Urdu Translation Software Understands Nuance
Rohini Srihari began working on her software in the hopes of improving computerized translations of Urdu -- a linguistic blend of Hindi and Persian that is widely spoken in Pakistan, and by many Muslims in India. Urdu is a particularly difficult language for computers to translate because its grammar is so different from most Western languages, and its Arabic script can connote important subtleties in meaning. As a result, most digital translations of Urdu remain comparatively basic and literal -- something that Srihari wanted to change.

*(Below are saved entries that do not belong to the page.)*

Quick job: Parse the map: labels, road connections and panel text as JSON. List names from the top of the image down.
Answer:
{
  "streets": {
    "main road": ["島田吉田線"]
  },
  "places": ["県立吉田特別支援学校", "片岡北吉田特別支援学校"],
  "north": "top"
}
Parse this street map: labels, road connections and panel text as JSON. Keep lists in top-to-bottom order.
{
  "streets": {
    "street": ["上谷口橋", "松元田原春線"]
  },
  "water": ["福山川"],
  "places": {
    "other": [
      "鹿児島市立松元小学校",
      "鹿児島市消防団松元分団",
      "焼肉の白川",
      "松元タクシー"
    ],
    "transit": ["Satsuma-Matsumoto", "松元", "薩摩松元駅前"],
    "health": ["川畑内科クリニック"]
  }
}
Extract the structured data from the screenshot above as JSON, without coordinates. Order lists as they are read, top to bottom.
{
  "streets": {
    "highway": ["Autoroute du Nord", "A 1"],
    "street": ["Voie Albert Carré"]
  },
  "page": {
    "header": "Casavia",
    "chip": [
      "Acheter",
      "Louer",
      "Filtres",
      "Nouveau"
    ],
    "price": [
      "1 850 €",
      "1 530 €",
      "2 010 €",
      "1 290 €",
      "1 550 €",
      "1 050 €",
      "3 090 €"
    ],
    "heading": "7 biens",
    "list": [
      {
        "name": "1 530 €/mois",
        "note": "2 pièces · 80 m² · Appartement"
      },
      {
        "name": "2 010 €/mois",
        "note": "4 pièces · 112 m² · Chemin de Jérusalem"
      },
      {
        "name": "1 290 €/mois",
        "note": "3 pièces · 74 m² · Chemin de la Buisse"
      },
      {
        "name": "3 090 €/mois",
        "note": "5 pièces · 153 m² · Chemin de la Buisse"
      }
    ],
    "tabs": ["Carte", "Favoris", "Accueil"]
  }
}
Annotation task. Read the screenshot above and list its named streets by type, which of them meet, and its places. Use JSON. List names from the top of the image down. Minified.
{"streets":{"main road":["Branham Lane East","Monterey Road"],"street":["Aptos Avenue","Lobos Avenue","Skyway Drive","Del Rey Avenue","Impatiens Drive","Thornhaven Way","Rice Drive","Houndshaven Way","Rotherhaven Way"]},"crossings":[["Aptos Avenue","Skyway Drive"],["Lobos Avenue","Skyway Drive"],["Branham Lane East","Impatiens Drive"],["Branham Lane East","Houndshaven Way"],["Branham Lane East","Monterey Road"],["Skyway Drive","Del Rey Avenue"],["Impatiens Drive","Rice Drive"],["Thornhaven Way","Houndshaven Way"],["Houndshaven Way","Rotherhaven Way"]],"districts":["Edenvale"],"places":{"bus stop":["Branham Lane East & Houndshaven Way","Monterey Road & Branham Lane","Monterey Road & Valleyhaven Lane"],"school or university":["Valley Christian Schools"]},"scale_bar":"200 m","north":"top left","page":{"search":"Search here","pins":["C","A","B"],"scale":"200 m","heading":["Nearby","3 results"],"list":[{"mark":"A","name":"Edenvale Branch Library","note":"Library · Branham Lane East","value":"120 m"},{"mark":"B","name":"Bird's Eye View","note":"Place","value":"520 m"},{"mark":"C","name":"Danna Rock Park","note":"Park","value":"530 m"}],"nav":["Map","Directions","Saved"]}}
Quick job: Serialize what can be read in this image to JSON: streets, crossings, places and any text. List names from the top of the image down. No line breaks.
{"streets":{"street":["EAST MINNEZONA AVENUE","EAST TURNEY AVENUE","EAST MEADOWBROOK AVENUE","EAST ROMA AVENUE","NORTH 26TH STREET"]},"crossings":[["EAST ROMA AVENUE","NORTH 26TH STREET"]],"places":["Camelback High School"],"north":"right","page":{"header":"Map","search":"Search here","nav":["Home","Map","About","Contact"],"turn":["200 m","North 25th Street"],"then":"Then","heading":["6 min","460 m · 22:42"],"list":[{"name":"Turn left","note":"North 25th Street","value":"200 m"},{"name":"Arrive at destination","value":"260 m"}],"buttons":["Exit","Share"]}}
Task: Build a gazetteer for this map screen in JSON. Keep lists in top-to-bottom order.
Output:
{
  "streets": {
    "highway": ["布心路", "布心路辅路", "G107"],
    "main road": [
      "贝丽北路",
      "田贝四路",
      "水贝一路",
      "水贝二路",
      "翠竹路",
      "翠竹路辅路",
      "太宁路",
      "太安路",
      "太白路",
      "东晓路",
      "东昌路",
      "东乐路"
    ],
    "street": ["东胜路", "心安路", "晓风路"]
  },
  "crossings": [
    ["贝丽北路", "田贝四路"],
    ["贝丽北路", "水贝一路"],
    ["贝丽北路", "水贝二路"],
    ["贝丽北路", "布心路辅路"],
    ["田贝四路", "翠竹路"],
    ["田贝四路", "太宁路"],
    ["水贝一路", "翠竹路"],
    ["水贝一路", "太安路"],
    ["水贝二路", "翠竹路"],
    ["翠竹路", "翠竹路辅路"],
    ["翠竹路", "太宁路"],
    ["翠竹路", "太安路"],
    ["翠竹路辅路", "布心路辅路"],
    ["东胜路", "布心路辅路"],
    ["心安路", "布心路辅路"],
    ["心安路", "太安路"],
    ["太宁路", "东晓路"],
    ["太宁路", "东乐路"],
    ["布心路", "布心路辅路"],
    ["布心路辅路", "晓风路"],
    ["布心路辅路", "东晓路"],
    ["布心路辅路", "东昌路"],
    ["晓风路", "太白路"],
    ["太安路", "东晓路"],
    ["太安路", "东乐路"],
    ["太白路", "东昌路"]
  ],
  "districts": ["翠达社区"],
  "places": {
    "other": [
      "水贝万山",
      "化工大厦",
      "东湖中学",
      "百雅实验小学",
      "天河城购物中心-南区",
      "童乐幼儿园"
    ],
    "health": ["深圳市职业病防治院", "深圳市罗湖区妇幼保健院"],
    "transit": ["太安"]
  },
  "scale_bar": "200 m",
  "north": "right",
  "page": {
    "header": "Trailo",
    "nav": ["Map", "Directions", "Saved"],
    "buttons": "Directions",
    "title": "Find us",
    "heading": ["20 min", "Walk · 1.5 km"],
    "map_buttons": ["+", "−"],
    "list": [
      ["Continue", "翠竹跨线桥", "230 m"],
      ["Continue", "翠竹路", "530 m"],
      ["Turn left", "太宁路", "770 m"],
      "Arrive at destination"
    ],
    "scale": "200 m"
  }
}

"What I want is to determine who are the people, places and things being talked about," Srihari told NPR. "Is there an opinion being expressed? Is it a positive or negative opinion being expressed?" According to the researcher, her new software has effectively "learned" Urdu, and can even analyze and capture the language's subtle nuances. With Srihari's program, users can scroll their mouse over Urdu text, and the computer will identify the sentiment behind the text, highlighting the excerpt in red if negative, and green if positive.
Srihari's work is of particular importance following the recent upheaval in the Middle East, where dissidents and demonstrators used social media like Twitter and Facebook to organize protests and disseminate information. With a more accurate translation tool, outsiders may eventually be able to get a better grasp of what's going on in different nations through less distilled translations.
Ernest Tucker, a history professor at the U.S. Naval Academy, told NPR that the software could have far-reaching implications for political scientists and historians, as well. "That's the goal of all historians anywhere," he explained, "to try to get the voices of more and more people into the conversation, and anything that can do that, particularly this kind of thing, is a wonderful gift."